On May 25, 2008 the Phoenix lander touched down in the Green Valley of Vastitas Borealis at a latitude of 68 degrees North. Landing near the Arctic North of Mars, Phoenix returned images of ice just beneath the surface. With a planned lifetime of 3 months, Phoenix continued transmitting for 5 months before going silent to the Martian Winter. Today JPL scientists are trying to re-establish contact. The Odyssey orbiter will complete 30 overflights this week, with more passes planned for February and March.
This week French scientists have concluded that water ice from Planum Borum, the polar ice cap, is exceptionally pure. Data from the Shallow Radar (SHARAD) instrument about the Mars Reconnaissance Orbiter points to 95 percent purity. The Martian North would be an excellent place for humans to settle and stay. a settler could bet her life on finding water beneath the surface.

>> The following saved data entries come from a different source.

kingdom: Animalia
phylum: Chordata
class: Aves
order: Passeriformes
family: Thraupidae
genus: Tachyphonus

Calcium carbonates found by Phoenix are more evidence of a warm, wet past for Mars. Abundant photos point to ancient lakes and stream beds. A lake bed is difficult to spot from orbit, so even more may exist. This adds to evidence from meteorites that early Mars had conditions suitable for life. Billions of years ago the planet may have been awash with water.

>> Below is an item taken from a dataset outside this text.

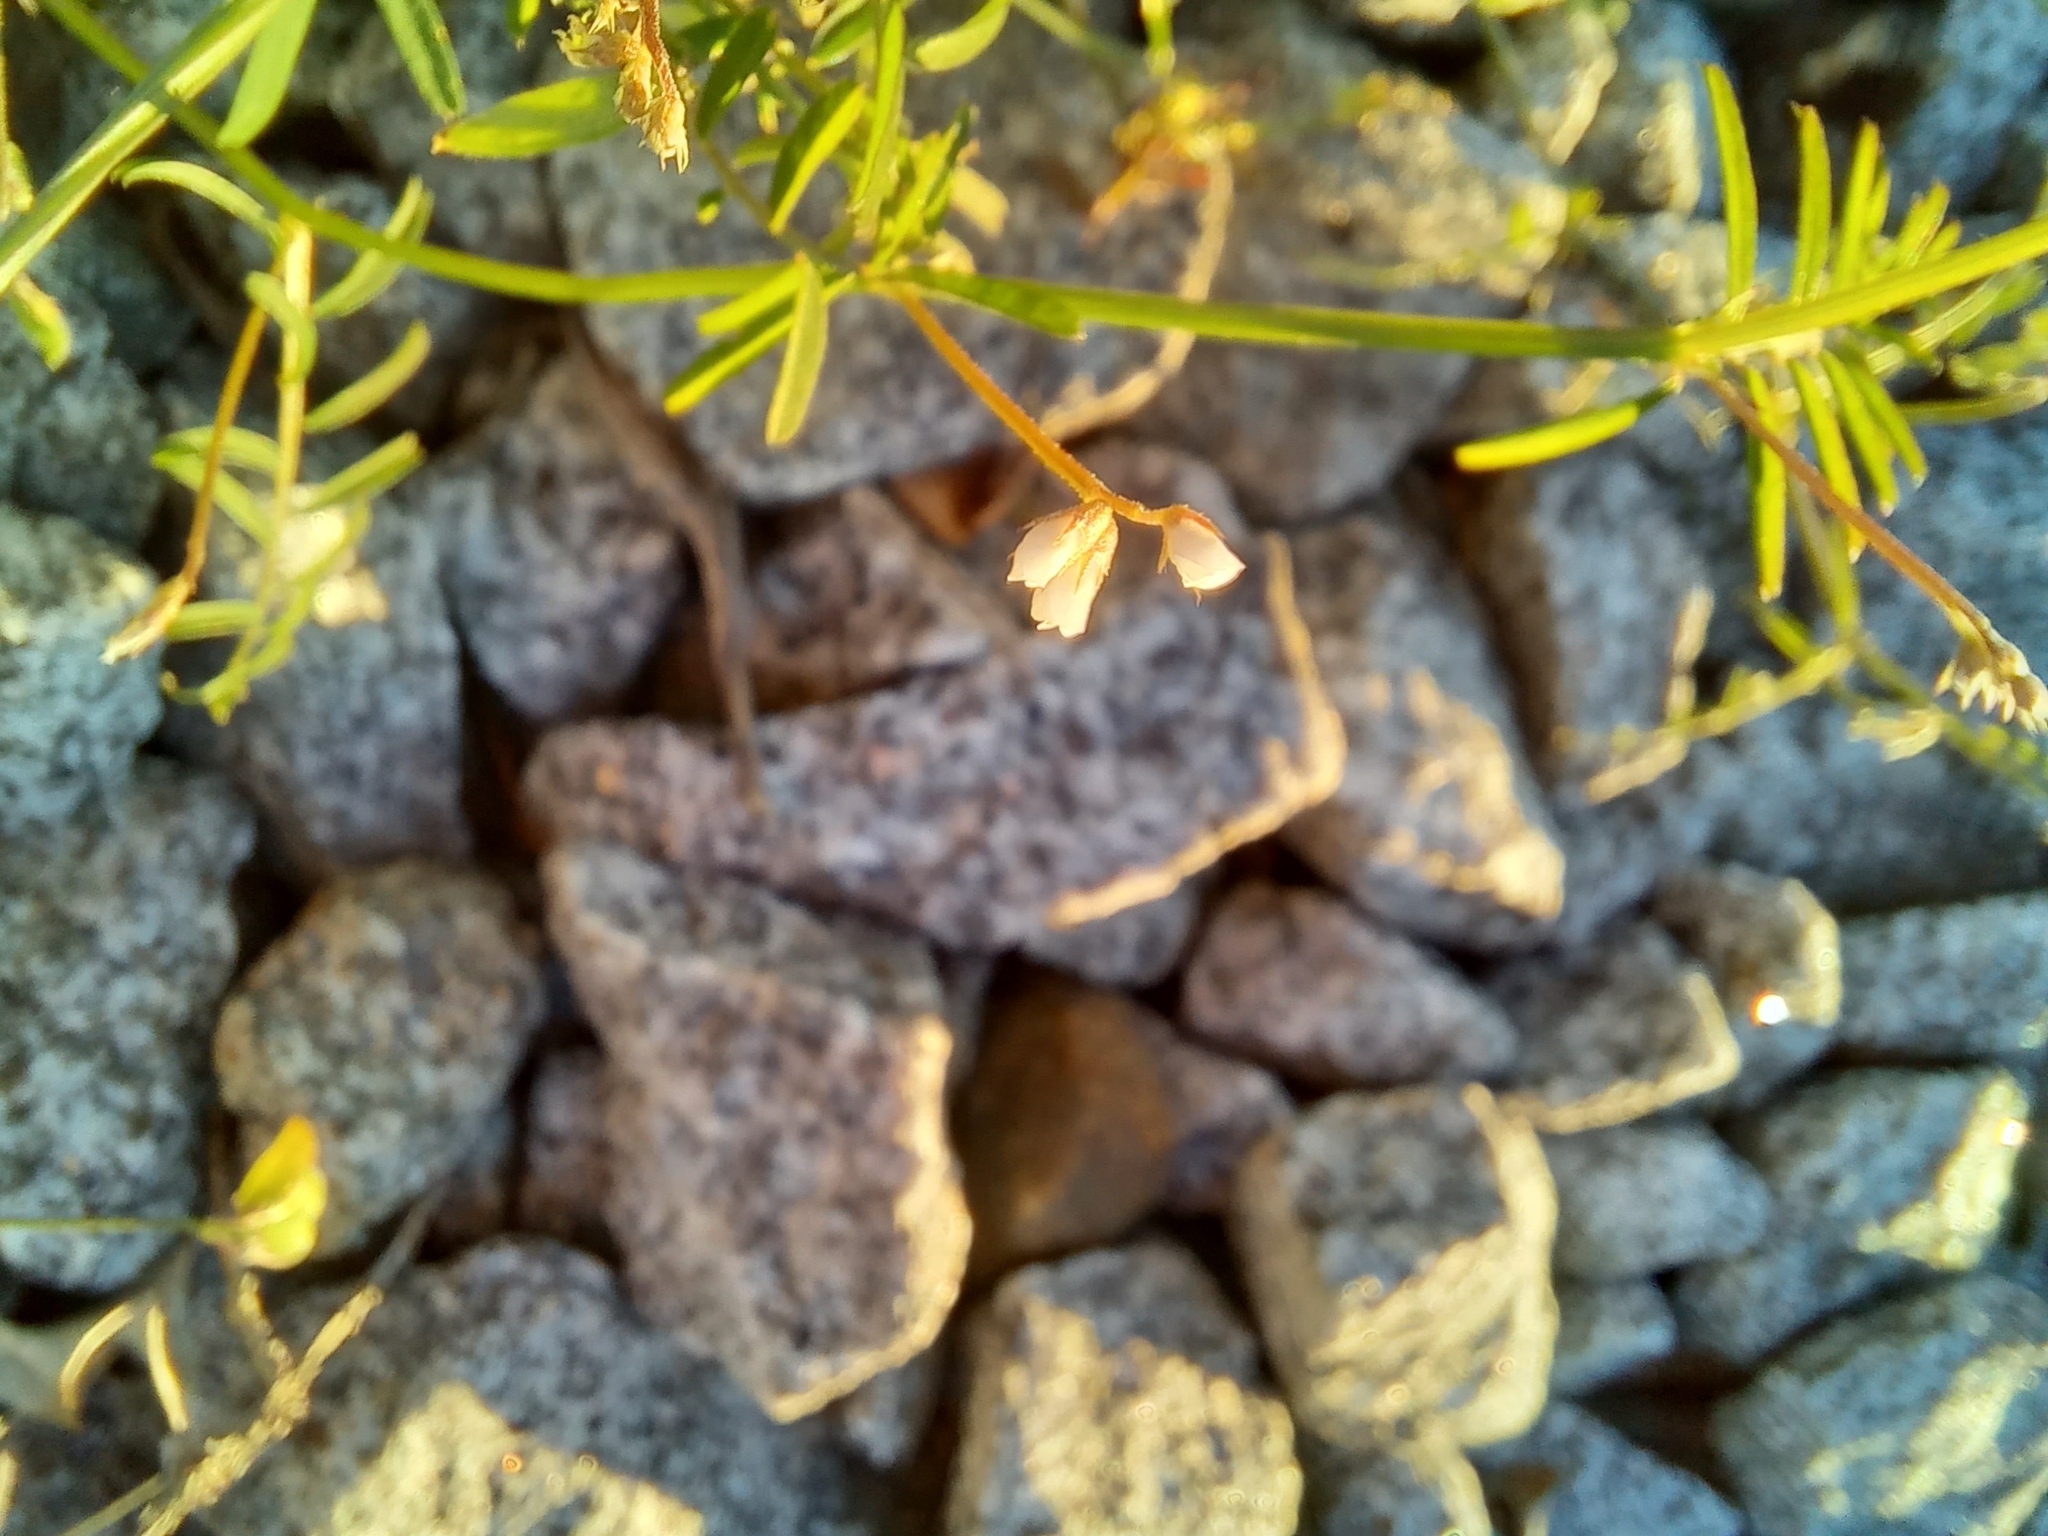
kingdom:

The "Faint Sun" hypothesis speculates that the early Sun was only about 75% as bright as today. Earth and Mars would have been frozen solid, making evolution of life unlikely. Abundant evidence from both planets shows that they were both warm enough for life. Since the Sun turns fuel to energy according to E=mc^2, a higher speed of light would have made solar luminosity nearly equal to today. Ancient lakes on Mars are more evidence that the speed of light has changed.